**WHAT TO PRODUCE**.
Answer these from the gas log thread, one answer to a line:
(a) What model of gas logs was installed in January?
(b) What did the dealer say can energize the Smart-Batt II system besides the remote?
(c) Which remote control does pyrotom name as more trouble-free?

**EXERCISE PASSAGE**.
•••
# Heat & Glo gas log issue



## Retired Guy (May 12, 2012)

We had a set of Heat & Glo, GO24-IPI-NG gas logs installed this past January. After installation, there was an issue with the remote transmitter not functioning and the installing dealer replaced the transmitter and receiver. Everything worked fine until today when the logs ignited by themselves. Remote still indicated OFF, no one in the room. I used the remote to turn the logs off and they responded. I then shut the gas supply off. I have no idea why the logs malfunctioned. Does anyone have experience with this type of malfunction with the Hearth & Home Smart-Batt II remote Control Kits? Is there a manual system that could be used instead of this unit? Is there a reliable remote control system available? Should I just kiss $2600 goodby and toss these in the street?


----------



## Retired Guy (May 14, 2012)

Followup.

Went to the dealer today and learned that it's not uncommon for the smart Batt II system to be energized by radio signals in the area, not just those from the remote. He is taking out the remote and replacing it with a manual switch.
We will sleep much better.


----------



## mygasfireplacerepair (May 14, 2012)

As a Heat & Glo dealer, I can say we have had a lot of problems with these remotes.  Sadly, most of the time, they just don't work.  I've never had one turn on randomly though.  Most of the time they won't turn on. Maybe the receiver overheated or the milivolt wires melted together?


----------



## pyrotom (May 31, 2012)

The Heat & Glo IPI system is run by a DEXEN valve on a pair of D batteries. It is a simple system. You can put a simple switch in there (White Mountain Hearth ships a log switch with every set of millivolt logs, we have a pile of them out back) or you can change to a SKYTECH 1001A, which is a much more trouble-free remote control.


----------



## Don2222 (Jun 10, 2012)

Retired Guy said:


> Followup.
> 
> Went to the dealer today and learned that it's not uncommon for the smart Batt II system to be energized by radio signals in the area, not just those from the remote. He is taking out the remote and replacing it with a manual switch.
> We will sleep much better.


 
Hello

I have a Heat N Glo with a remote also. I have not had that problem but one of my friends did. One thing I did find, is that the remote does not seem to be accurate in turning the unit on/off to adjust the set temp. So I put a millivolt T-Stat on the wall and wow that works great! I also have a manual switch next to the T-Stat so if I just want a fire, I can just flip it on!


----------
•••
**PROVIDED MATERIAL**.
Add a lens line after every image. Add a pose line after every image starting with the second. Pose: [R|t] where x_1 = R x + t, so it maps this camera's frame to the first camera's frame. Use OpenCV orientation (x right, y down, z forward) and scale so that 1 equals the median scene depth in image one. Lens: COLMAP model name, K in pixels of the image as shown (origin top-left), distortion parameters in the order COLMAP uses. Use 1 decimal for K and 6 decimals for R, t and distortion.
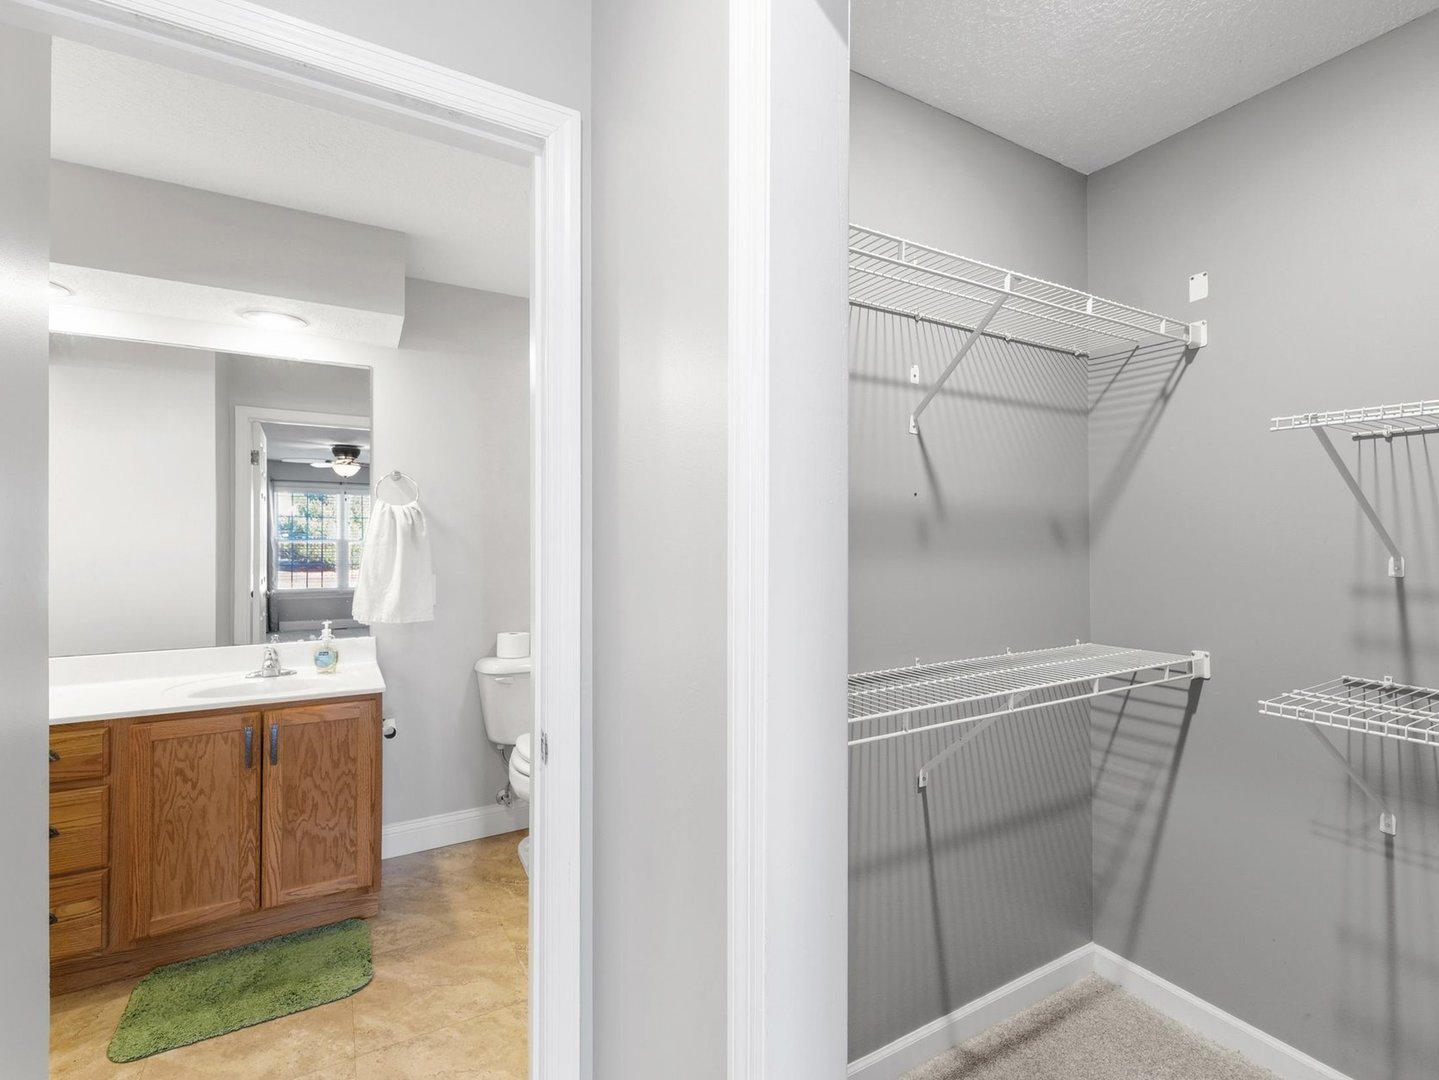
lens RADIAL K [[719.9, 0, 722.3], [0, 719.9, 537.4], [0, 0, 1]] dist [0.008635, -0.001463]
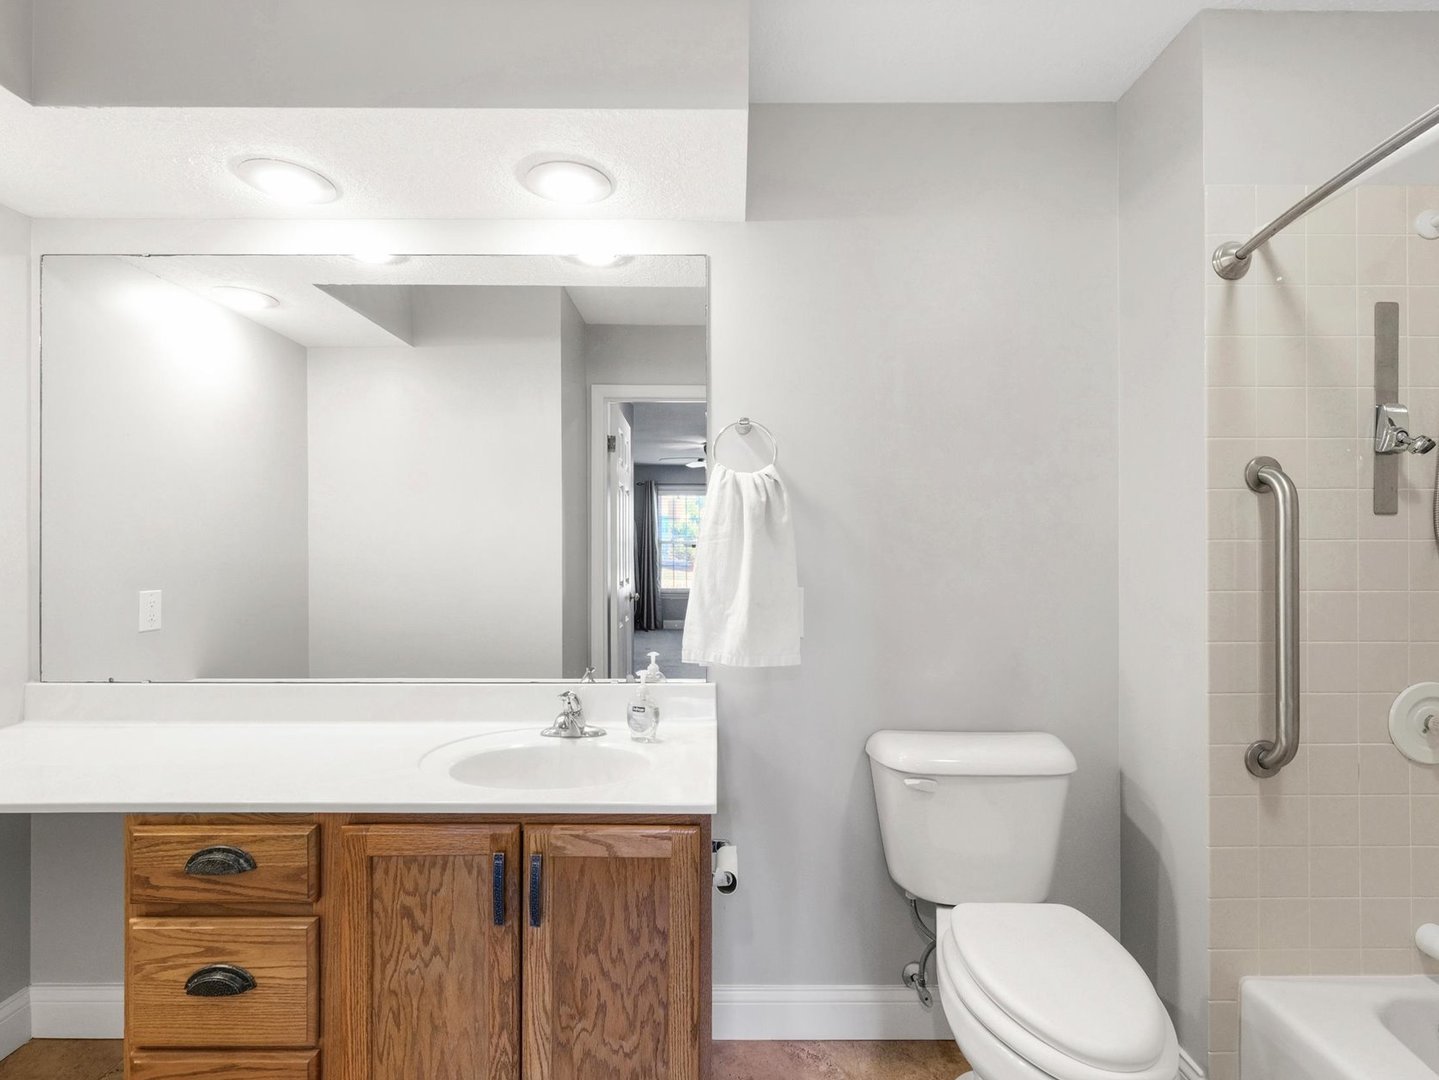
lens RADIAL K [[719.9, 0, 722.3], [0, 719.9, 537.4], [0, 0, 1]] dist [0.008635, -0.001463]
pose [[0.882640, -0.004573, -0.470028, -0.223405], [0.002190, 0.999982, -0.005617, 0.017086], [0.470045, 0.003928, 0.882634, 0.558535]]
•••
**RESPONSE TO THE EXERCISE**.
(a) Heat & Glo GO24-IPI-NG
(b) Radio signals in the area
(c) The SKYTECH 1001A